Clay Shirky speaks at the Smithsonian (courtesy of taoboy)
After several weeks of doing some online research/surfing/bumming around and asking friends (like the ultra intelligent Kevin Lim), I managed to get a handle (well partially) on what’s happening for social media in the museum world. Here’s what I found after some digging around:
First is the discovery of a blog aggregator for museums around the world called (surprise surprise) Museum Blogs! Believe it or not, there are now some 331 museums blogs (at least those which are captured here) around the world. I am glad to see that our dearly beloved Yesterday.sg is there too! Yay.

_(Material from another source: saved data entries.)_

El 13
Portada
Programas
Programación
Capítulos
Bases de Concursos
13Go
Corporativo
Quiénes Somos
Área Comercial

Oh yes, you can also subscribe to museum podcasts too if you wish to listen in on what’s happening in museums rather than to view layers of text.
I also read that the Brooklyn Museum, one of the foremost users of social media in the curatorial world, has used Twitter to enlist volunteers and members in its latest outreach programme. They called it a “support revolution” and have managed to make some good progress in getting folks around the world to join them on 1stfan. You can follow them on twitter too.

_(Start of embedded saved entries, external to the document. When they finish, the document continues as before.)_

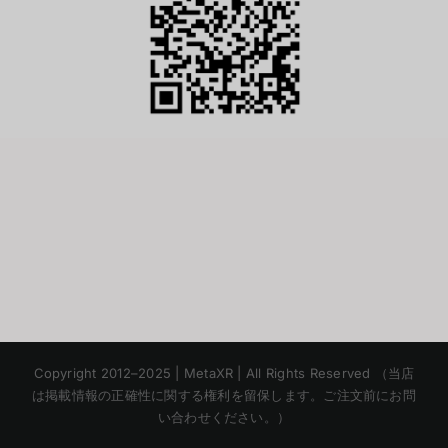
Korean
Copyright 2012–2025 | MetaXR | All Rights Reserved （当店
Chinese
は掲載情報の正確性に関する権利を留保します。ご注文前にお問
い合わせください。）
English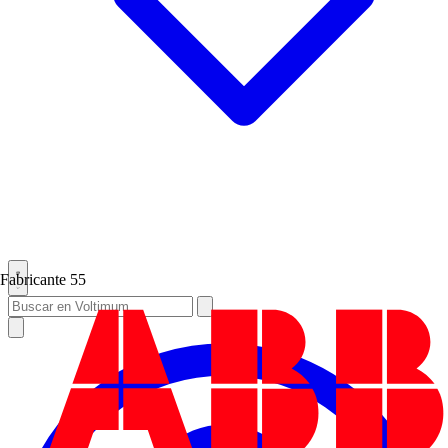
Fabricante
55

On the use of Youtube for museums, Beth Kanter made some questioning observations on their effectiveness in terms of drawing actual visitors and rightfully commented that behind-the-scenes videos appear to be more popular. She pointed to this interesting study on the reach and effectiveness of Museum Youtube videos on Museums and the Web (another invaluable resource for heritage social media user). Check out the Museum of Modern Art’s (MoMA) Youtube page, as well as that of the Indianapolis Museum of Art (IMA) and see which you prefer. Its fascinating to note how the number of views on these museum video sites could vary from as low as 100 views to as high as 100,000 depending on its content.

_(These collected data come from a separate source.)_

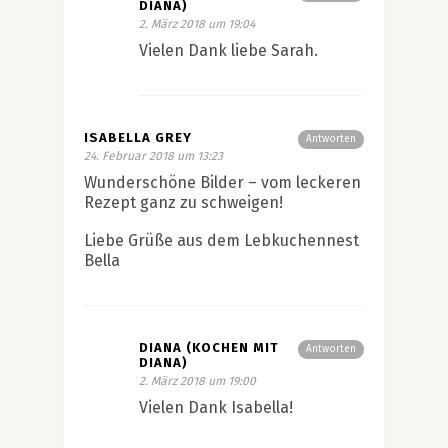
DIANA)
2. März 2018 um 19:04
Vielen Dank liebe Sarah.
ISABELLA GREY
Antworten
24. Februar 2018 um 13:23
Wunderschöne Bilder – vom leckeren
Rezept ganz zu schweigen!
Liebe Grüße aus dem Lebkuchennest
Bella
DIANA (KOCHEN MIT
Antworten
DIANA)
2. März 2018 um 19:00
Vielen Dank Isabella!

If you like participating in online discussions, check out this network called on Museums 3.0 on Ning a fairly active group engaged in various digital discourses concerning the future of the social web for museums and digital heritage. Created by Lynda Kelly from Sydney’s Australian Museum, the quantity and quality of conversations there made it a delightful read, often peppered with thought provoking and insightful contributions from various members. Highly recommended!
Finally, if you like Clay Shirky’s work and are a fan of his thoughts on social media, you may want to check out this Youtube video of him speaking at one of the Smithsonian Institution’s 2.0 event. There is a blog post by Mia Ridge capturing the key thoughts of this which includes the value of Flickr to museums, how artefacts could be “hubs” in a “hub and spoke” world and the nexus of attention radiating outwards from them, the value of tagging, as well as the formation of communities of practice.
Mia also wrote about an earlier Clay Shirky talk in London which focused largely on the thrust of his book “Here Comes Everybody” and highlighted some examples of social media being used effectively for citizen activism – Barack Obama’s election campaign website and the “Yes We Can” music video, Gnarly Kitty’s posts about the Thai Coup, and No Pants Day by Improv Everywhere ( a kind of flash mob group).
It will be interesting to see how new media tools could be employed for grassroot evangelism for museums in Singapore, learning from the various practices around the world. Over at the National Heritage Board of Singapore, we are trying various ways to encourage Word Of Mouth which could hopefully win us new fans in the longer-term.